PROVIDED PASSAGE
#623: Implement NullCheck operator in CSW
--------------------------------+-------------------------------------------
Reporter: josegar74 | Owner: geonetwork-devel@…
Type: defect | Status: new
Priority: major | Milestone: v2.6.5
Component: Metadata standards | Version: v2.6.3
Keywords: |
--------------------------------+-------------------------------------------
!NullCheck operator is mandatory in INSPIRE, but !GeoNetwork although it
returns the operator in the Capabilities document, it's not implemented.
Search for null/empty values with lucene is not that easy. A solution that
seem working well is index these values as a predefined dummy string as
proposed in some forums related to Lucene. Seem next versions of Lucene
will manage null values better, so will need some changes when update the
version in !GeoNetwork.
The solution will work like this when using !PropertyIsNull in CSW
queries:
{{{
<PropertyIsNull>
<PropertyName>Abstract</PropertyName>
</PropertyIsNull>
}}}
is translated to lucene like (suppose dummy value = ZZZZZZZZZZZZZZZ):
{{{
abstract: ZZZZZZZZZZZZZZZ
}}}
A limitation is for sure if the "dummy" string is meaningful in any
document, but selecting it with a non "usual" value should be fine.

STATED GOAL 1
Based on the NullCheck ticket, say whether each statement below is accurate. Answer yes or no, and quote the words from the NullCheck ticket that decide it.
(a) The ticket's milestone is v2.6.5.
(b) GeoNetwork leaves the NullCheck operator out of its Capabilities document.
(c) The proposed solution indexes null values as a predefined dummy string.
STATED GOAL 2
Reproduce the listing from its first line through the line containing "list Save me!", including both ends. Leave the pictures out.

ENTRIES
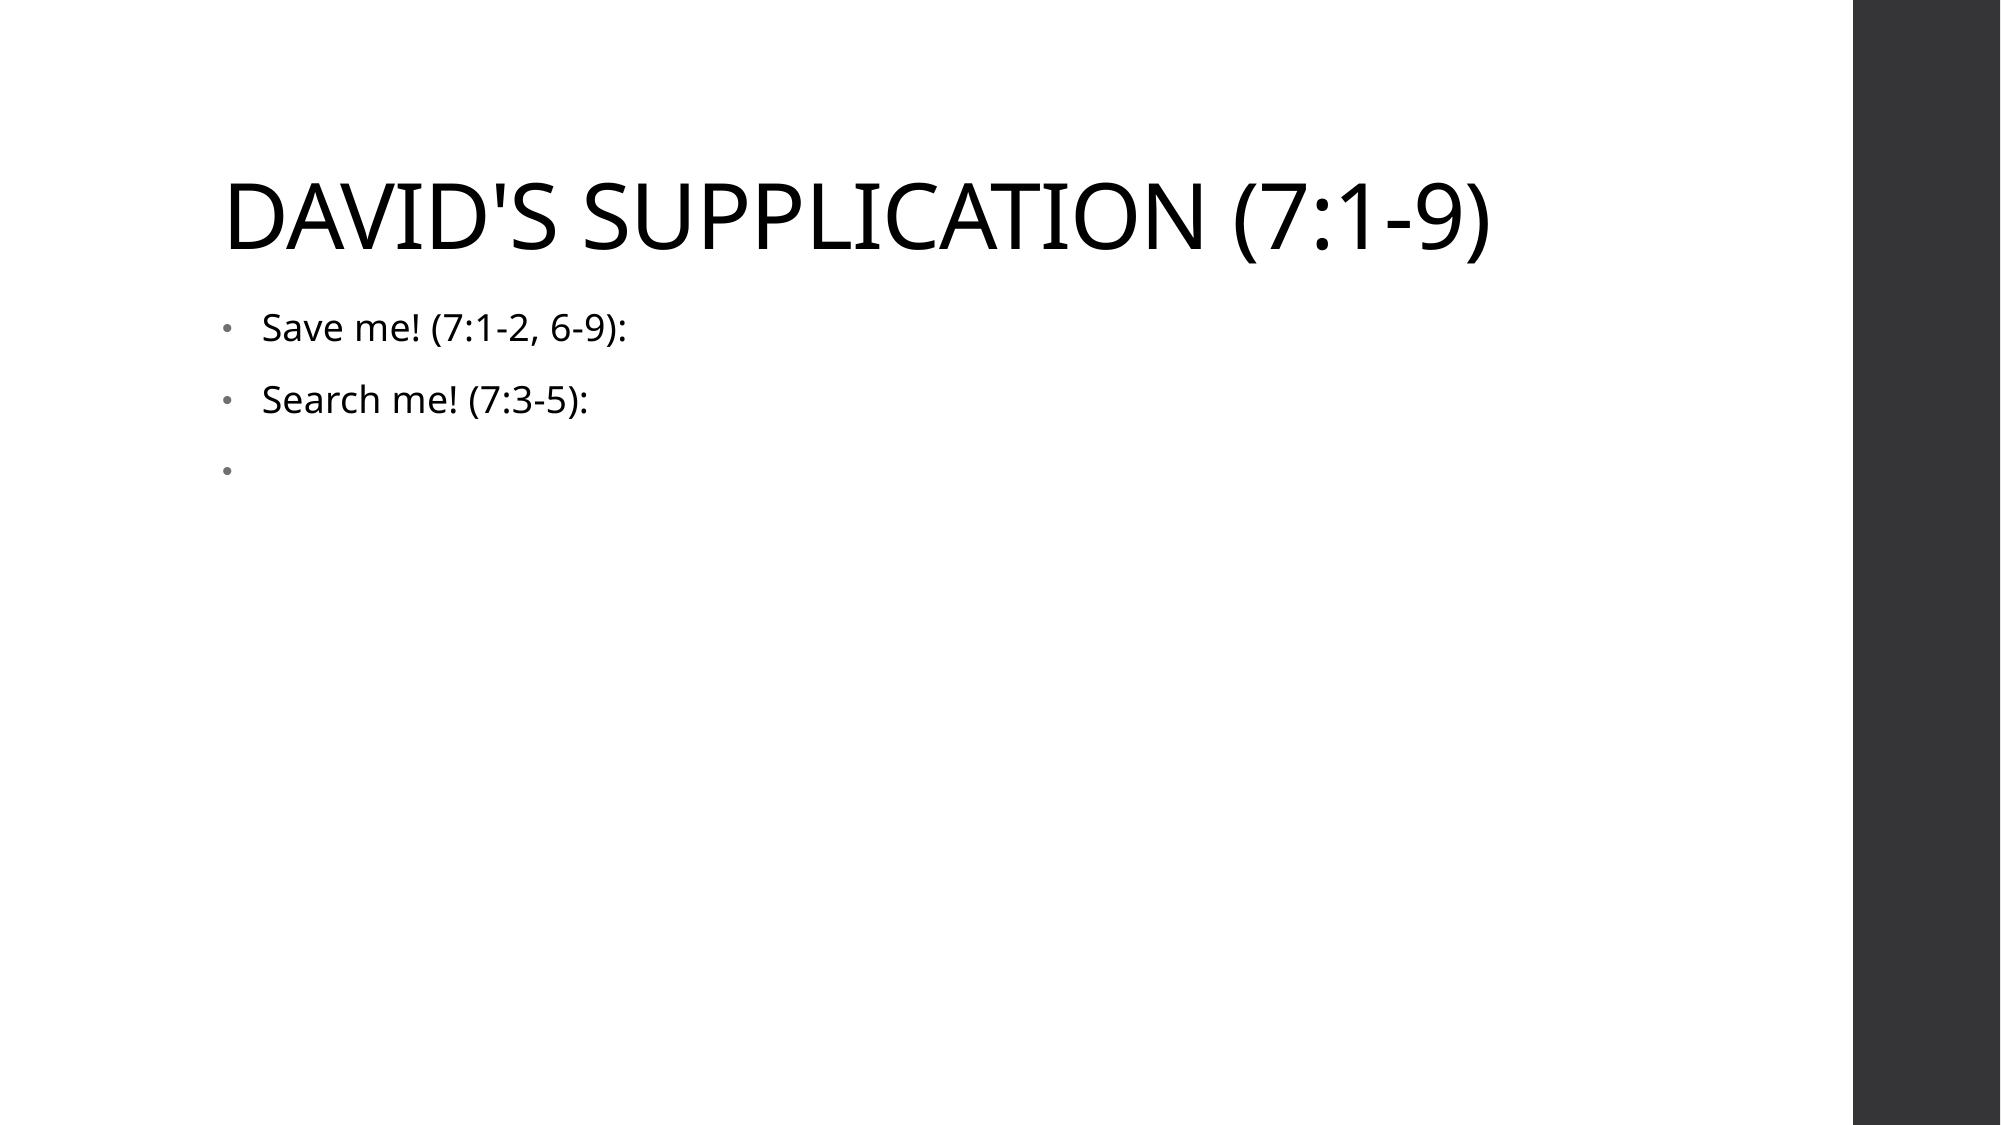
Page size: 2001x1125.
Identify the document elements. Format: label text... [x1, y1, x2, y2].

title DAVID'S SUPPLICATION (7:1-9) [206, 60, 1797, 278]
list Save me! (7:1-2, 6-9): Search me! (7:3-5): [206, 299, 1617, 1014]
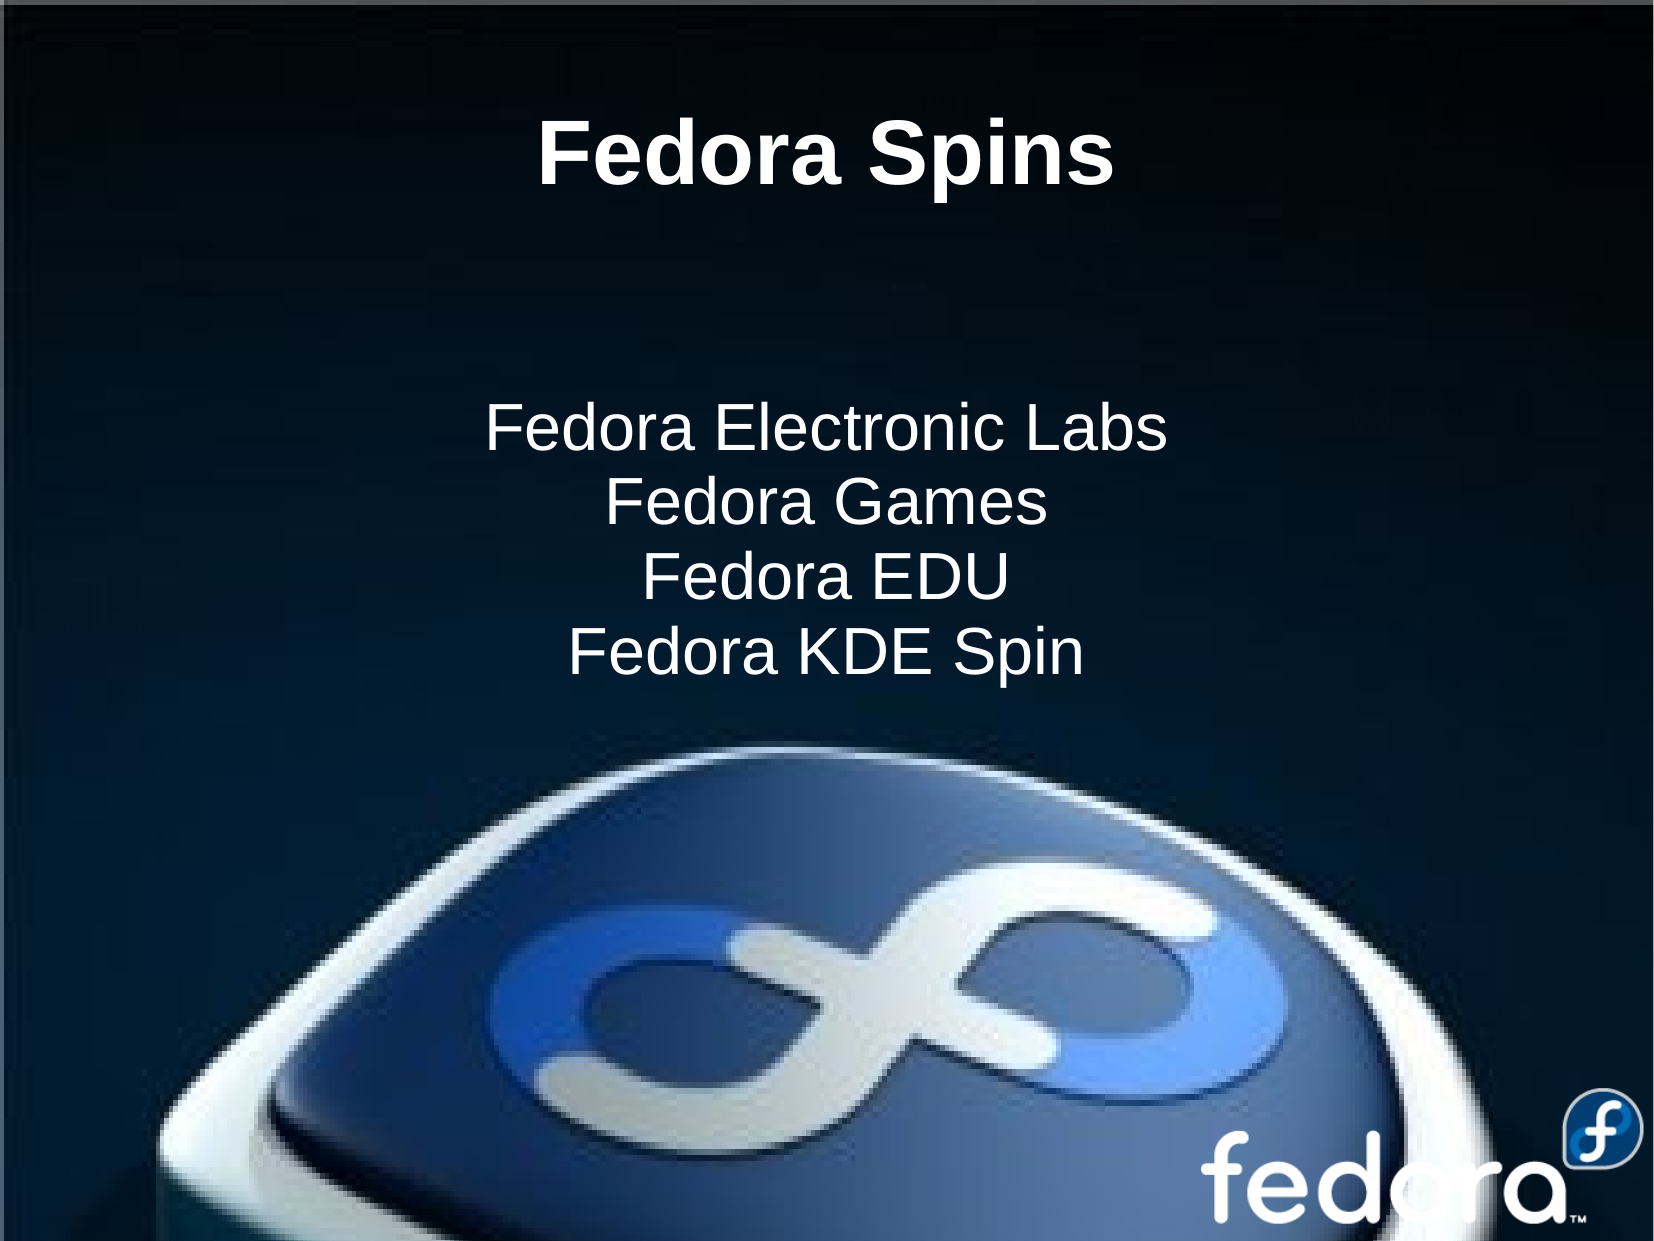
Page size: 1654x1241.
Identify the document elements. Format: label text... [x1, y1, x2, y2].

subtitle Fedora Electronic Labs Fedora Games Fedora EDU Fedora KDE Spin [82, 290, 1571, 863]
title Fedora Spins [82, 56, 1571, 250]
picture [0, 0, 1654, 1241]
picture [214, 1229, 221, 1241]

WRITTEN ANSWER 1
(a) Yes: "Milestone: v2.6.5"
(b) No: "it returns the operator in the Capabilities document"
(c) Yes: "index these values as a predefined dummy string"

WRITTEN ANSWER 2
Page size: 2001x1125.
Identify the document elements. Format: label text... [x1, y1, x2, y2].

title DAVID'S SUPPLICATION (7:1-9) [206, 60, 1797, 278]
list Save me! (7:1-2, 6-9): Search me! (7:3-5): [206, 299, 1617, 1014]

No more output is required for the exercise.